The idea of masking is based on ancient fertility rites. Usually, maskās tried to portray themselves as spirits, who wanted to either placate or impress. One of the best known ancient mummer masks was a bear mask because it was believed a bear with his growl was able to frighten off all evil spirits. Buki's masks were made under the sheet by affixing a flexible card arcing downward, which was covered with a sheet and attached to it horns and a beard, as for cranes - they inverted the fur coat to the other side and in one sleeve put an ax with a head, with spoons tied to both sides, which looked like ears and a beak, which could be modified.

One of the mummers' customs was also to disguise as death, when one of the mummers covered himself with a white sheet, preparing from turnips redundant teeth. One hand holds a wooden dagger, which was smudged in red color, second hand bore a plate, which was put into a combustible substance. This fire cast light on death's face to look pale, similar to a corpse.

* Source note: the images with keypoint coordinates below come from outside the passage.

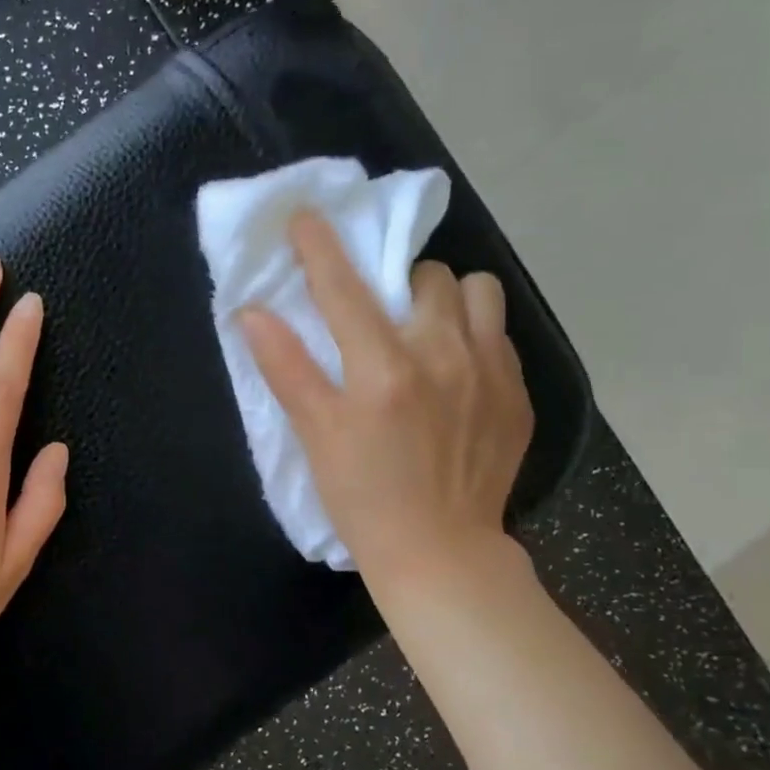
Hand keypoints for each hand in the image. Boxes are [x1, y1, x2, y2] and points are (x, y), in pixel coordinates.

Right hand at [238, 211, 532, 586]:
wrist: (440, 552)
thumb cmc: (363, 497)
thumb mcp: (315, 436)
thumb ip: (286, 368)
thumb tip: (252, 313)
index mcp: (382, 370)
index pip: (344, 289)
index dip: (320, 247)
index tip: (306, 217)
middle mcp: (443, 356)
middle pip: (427, 276)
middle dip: (397, 282)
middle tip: (381, 314)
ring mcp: (490, 373)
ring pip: (478, 293)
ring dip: (447, 299)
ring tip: (429, 331)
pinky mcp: (518, 394)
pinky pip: (500, 334)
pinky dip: (474, 335)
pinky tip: (456, 371)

===Modern Latvian traditions===

Traditional Latvian decorations on Ziemassvētki are spruce branches and decorations, which are made from bird's feathers and eggs, straw, bentgrass, fruits, vegetables, and berries. Gifts are given, which are usually placed under the fir tree. To get a gift it is often required to recite a poem or sing a song. An adopted tradition is that gifts are brought by Ziemassvētku vecītis (also known as Santa Claus or Salavecis in recent times), who is sometimes helped by dwarfs or Snow White.

At a children's party during Ziemassvētki, people often dress up as wild beasts and dwarfs, which is the ancient tradition of lending. Also, Father Budēļi or Elder was turned into Ziemassvētku vecītis or Salavecis because of new traditions.